*** MATERIAL SHOWN Section Begins ***

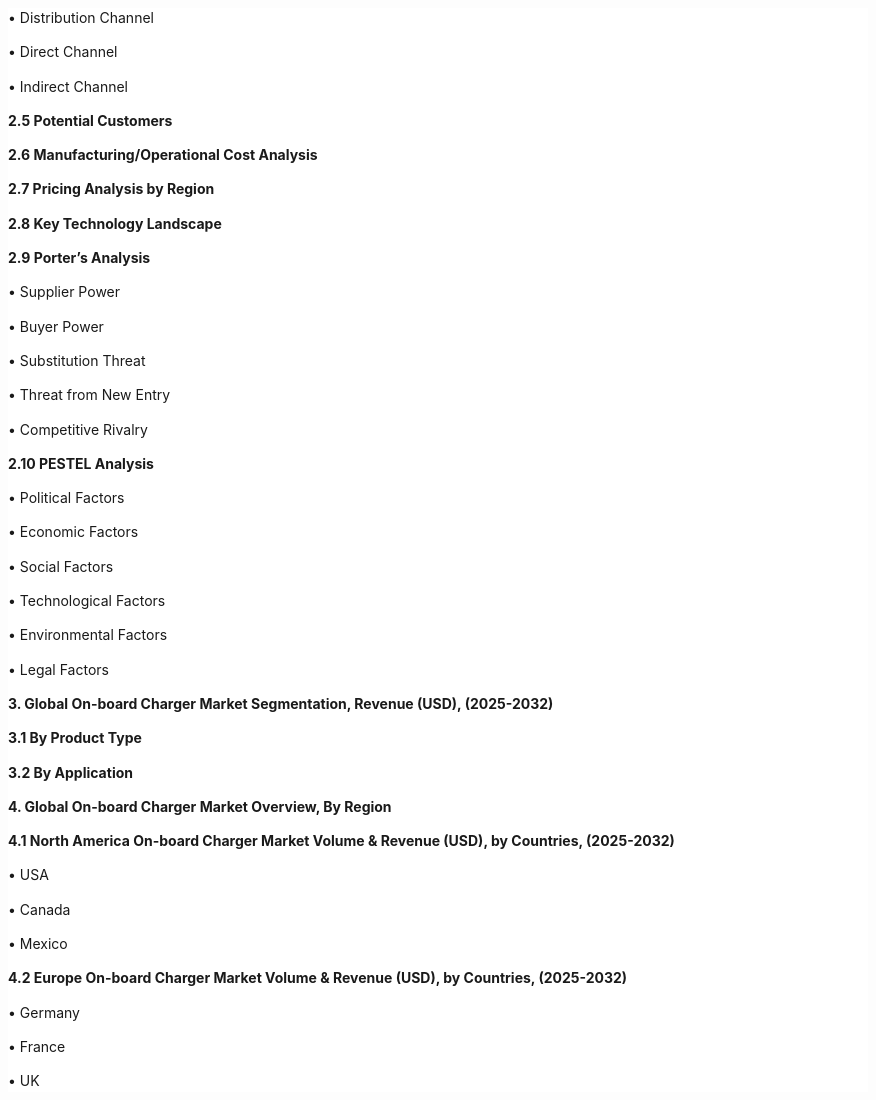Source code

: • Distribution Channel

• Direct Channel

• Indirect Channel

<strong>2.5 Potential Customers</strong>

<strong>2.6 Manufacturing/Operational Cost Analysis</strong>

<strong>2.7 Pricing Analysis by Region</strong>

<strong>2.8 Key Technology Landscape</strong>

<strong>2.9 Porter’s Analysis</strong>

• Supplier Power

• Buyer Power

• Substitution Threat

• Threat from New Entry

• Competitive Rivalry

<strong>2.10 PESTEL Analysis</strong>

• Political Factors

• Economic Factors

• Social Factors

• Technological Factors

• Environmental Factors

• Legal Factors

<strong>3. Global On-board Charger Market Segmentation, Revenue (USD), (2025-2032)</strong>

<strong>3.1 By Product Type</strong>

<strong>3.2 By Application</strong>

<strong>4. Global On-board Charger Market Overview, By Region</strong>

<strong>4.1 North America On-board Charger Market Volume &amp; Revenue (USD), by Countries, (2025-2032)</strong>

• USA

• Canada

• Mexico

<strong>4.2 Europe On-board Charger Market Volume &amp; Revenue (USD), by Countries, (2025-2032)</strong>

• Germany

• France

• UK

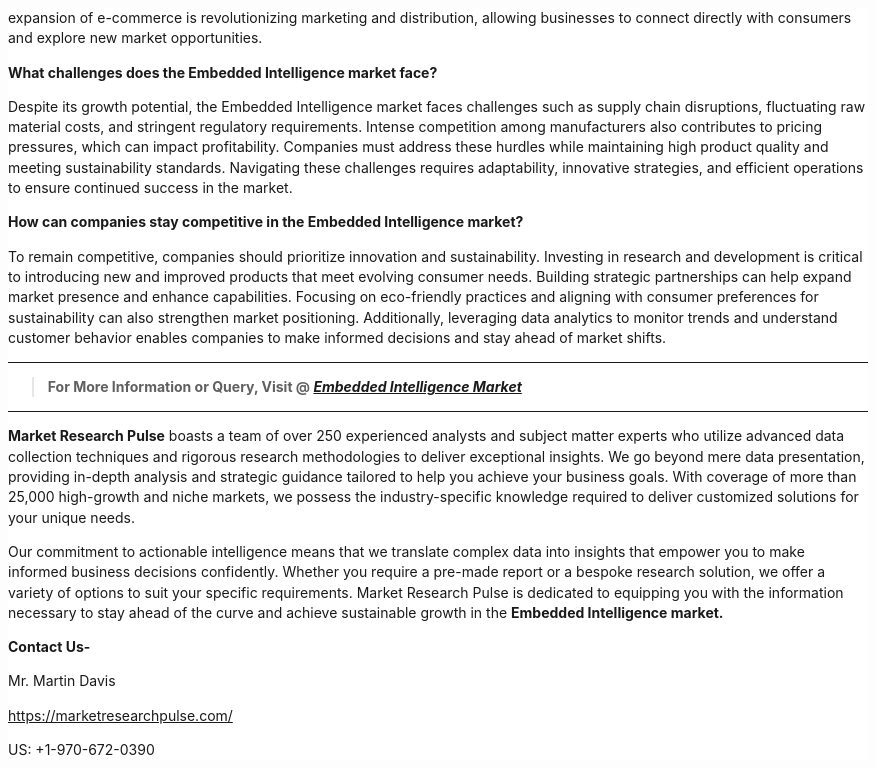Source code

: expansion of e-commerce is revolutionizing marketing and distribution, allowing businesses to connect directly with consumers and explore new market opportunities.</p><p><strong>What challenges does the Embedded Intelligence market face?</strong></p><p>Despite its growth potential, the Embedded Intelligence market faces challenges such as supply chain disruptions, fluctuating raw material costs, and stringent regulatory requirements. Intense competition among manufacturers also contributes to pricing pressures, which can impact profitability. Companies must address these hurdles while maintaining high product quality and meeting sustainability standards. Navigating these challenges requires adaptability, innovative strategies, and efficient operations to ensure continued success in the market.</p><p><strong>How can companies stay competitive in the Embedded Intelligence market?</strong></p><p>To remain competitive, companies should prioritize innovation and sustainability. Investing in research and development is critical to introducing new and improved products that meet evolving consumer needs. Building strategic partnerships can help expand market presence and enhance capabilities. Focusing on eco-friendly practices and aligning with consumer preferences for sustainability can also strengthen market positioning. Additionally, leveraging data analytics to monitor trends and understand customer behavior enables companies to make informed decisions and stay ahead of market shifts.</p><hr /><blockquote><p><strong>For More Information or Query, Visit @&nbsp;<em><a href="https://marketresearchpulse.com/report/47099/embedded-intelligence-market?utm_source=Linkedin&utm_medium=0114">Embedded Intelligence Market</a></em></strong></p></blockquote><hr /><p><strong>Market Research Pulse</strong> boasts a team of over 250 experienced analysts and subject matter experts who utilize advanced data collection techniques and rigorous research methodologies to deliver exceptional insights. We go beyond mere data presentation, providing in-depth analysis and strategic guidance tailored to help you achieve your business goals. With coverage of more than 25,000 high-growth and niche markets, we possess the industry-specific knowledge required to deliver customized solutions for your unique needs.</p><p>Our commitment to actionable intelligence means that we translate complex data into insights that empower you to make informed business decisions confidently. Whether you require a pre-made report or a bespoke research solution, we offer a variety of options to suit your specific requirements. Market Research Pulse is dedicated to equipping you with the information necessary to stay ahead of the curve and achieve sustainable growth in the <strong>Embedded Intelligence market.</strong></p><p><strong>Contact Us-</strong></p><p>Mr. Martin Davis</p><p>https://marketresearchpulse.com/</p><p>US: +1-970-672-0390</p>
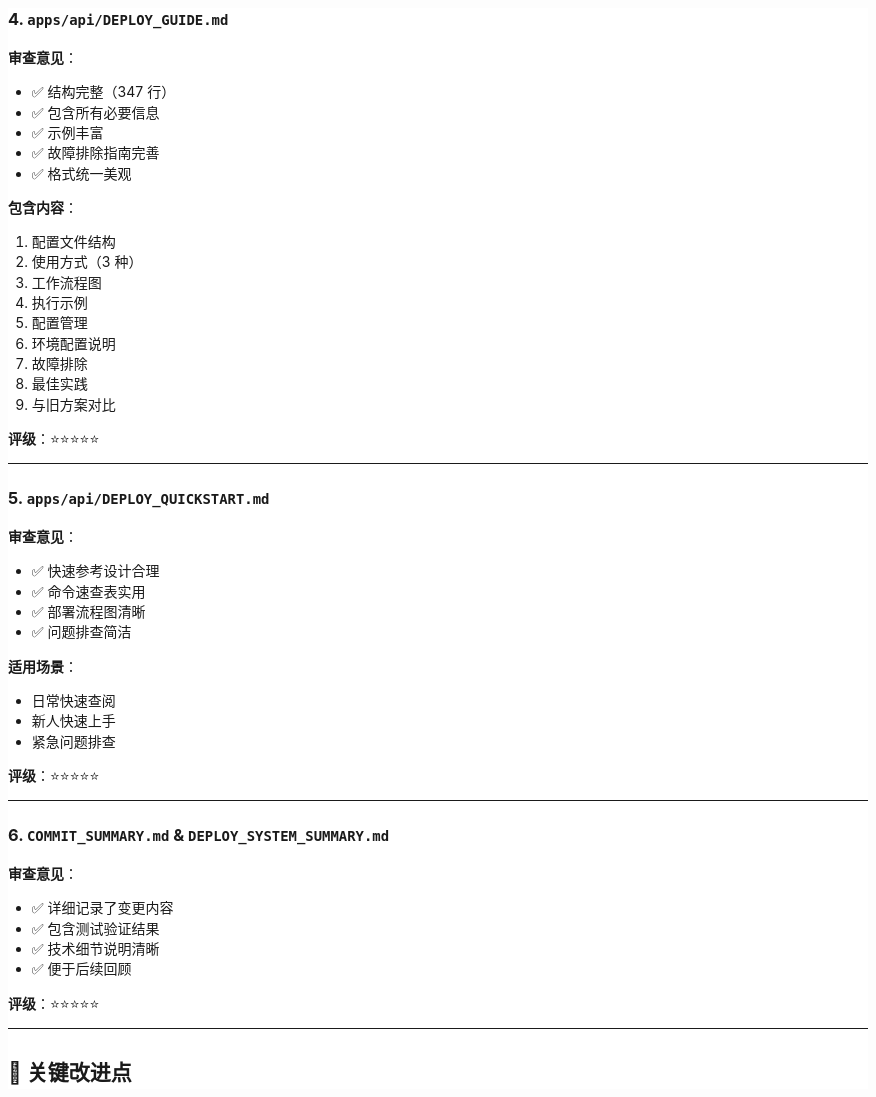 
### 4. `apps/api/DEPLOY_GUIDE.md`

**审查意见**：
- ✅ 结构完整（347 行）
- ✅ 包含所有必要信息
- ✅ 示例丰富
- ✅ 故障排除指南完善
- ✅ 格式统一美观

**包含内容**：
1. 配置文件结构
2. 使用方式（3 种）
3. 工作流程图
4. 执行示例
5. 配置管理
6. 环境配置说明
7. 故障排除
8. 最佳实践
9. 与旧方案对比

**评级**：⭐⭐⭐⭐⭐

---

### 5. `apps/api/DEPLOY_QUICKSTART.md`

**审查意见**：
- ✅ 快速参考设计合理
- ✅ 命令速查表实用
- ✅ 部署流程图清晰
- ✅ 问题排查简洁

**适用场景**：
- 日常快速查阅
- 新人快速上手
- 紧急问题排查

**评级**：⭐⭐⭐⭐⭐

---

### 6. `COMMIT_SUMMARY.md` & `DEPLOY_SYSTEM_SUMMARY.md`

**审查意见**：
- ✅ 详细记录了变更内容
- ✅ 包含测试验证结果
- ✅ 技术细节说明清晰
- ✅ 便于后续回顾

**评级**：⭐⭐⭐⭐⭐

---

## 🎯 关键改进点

*** MATERIAL SHOWN Section Ends ***

### HOW TO COMPLETE THIS TASK
Quote word for word the lines of the entries above, starting with the line that contains "<strong>3.1 By Product Type</strong>" and going on through the line that contains "<strong>4.2 Europe On-board", both included.

### SOLUTION TO THIS EXERCISE
<strong>3.1 By Product Type</strong>

<strong>3.2 By Application</strong>

<strong>4. Global On-board Charger Market Overview, By Region</strong>

<strong>4.1 North America On-board Charger Market Volume &amp; Revenue (USD), by Countries, (2025-2032)</strong>

• USA

• Canada

• Mexico

<strong>4.2 Europe On-board Charger Market Volume &amp; Revenue (USD), by Countries, (2025-2032)</strong>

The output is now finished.